Owen Thomas – Languages. {Or: Get Dark & Find Yourself.}

Owen Thomas – Languages. {Or: Get Dark & Find Yourself.}
November 27, 2012

All of us here, we have one thing in common:  we love heartbreak, and we’re consistently conflicted.  We watch Titanic and scream for Rose not to let Jack’s hand go.  We hold our breath for Dean and Cynthia in Blue Valentine, even though in the back of our minds, we want to see them crash and burn.  We prowl around on Facebook like animals under the cover of darkness, searching for the latest busted relationship.  We’re in love with broken love, because we can all relate to it in some way, shape, or form.  I don’t care if you’re married.  I don’t care if you’re single.  I don’t care what your relationship status is on a scale of one to ten – you hear a heartbreaker come on the radio, and you’re hooked.  Owen Thomas did us all a great service last year with his first solo release since the demise of his phenomenal rock band, The Elms.  This man has been through the hellfire in his relationship – and he wins the award for the most vulnerable, heart-on-your-sleeve record of the year.  I wouldn’t have wished this dark place on him, but all the same, if we got this record out of it all, maybe somehow…it was worth it.  Like Stereophonics said, “you gotta go there to come back”.

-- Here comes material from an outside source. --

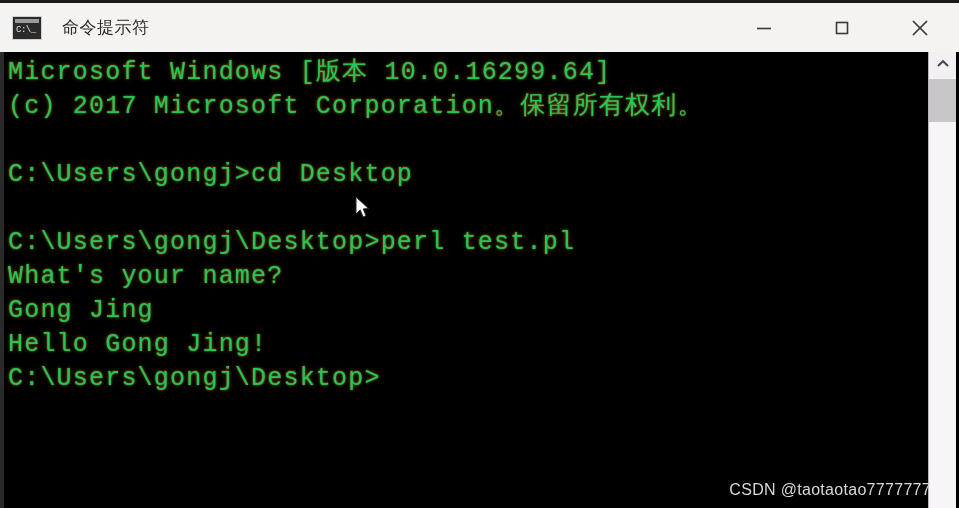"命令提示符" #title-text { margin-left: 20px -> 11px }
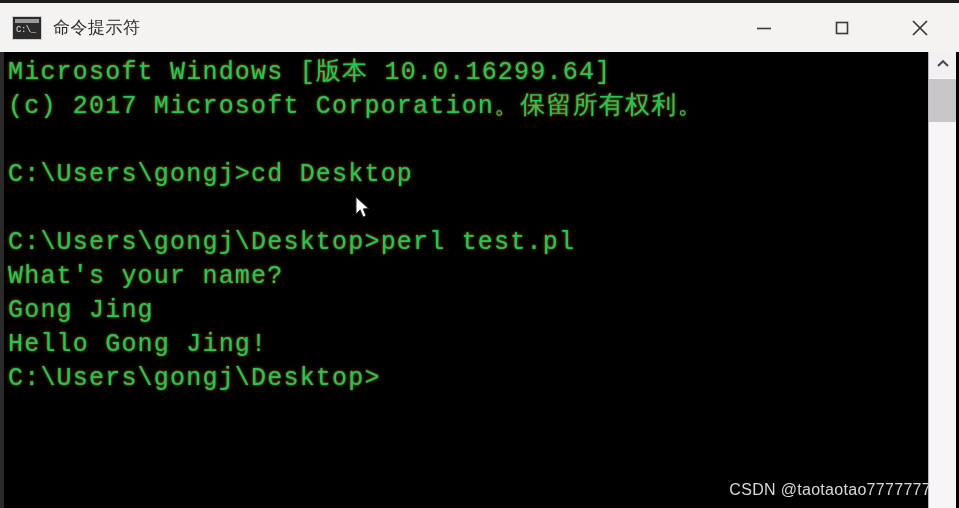"Microsoft Windows [版本 10.0.16299.64]" #console-text { color: #22c55e -> #a16207 }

There is not even a hint of a commercial push on these tracks.  What we have is a songwriter with a broken heart, who sat down and wrote exactly what he was feeling.  However, unlike Jack White, Owen has a sense of hope and purpose, and doesn’t let bitterness play its final hand.  This doesn’t rock like The Elms – most of these tracks fall somewhere in the middle of a ballad and a pop-rocker, with a full dose of the Midwest thrown in, and even a touch of lo-fi production.  This is completely acceptable; he fits this style well.  However, that isn’t to say the musical energy isn’t there.  Leading off with Houdini and I Don’t Miss Carin’, this man certainly knows how to write a catchy pop tune, as he’s proven time and time again.  Great as the music is, the lyrics here are the clear star and are absolutely undeniable, chronicling the various emotions that the demise of his relationship has taken him through.  If you’re looking for the heartbreak ballads, look no further than the standouts of Factors or Take It Easy, Demons – or the absolute humbleness (and desperation) of Tremble.  His wordplay is fantastic, and while these songs are heart-wrenching, they’re without a doubt beautiful.  If you like your artists transparent, you’ll want for nothing further.


If you had to listen to two tracks:  You couldn’t do it; you’d end up listening to all of them, as you should.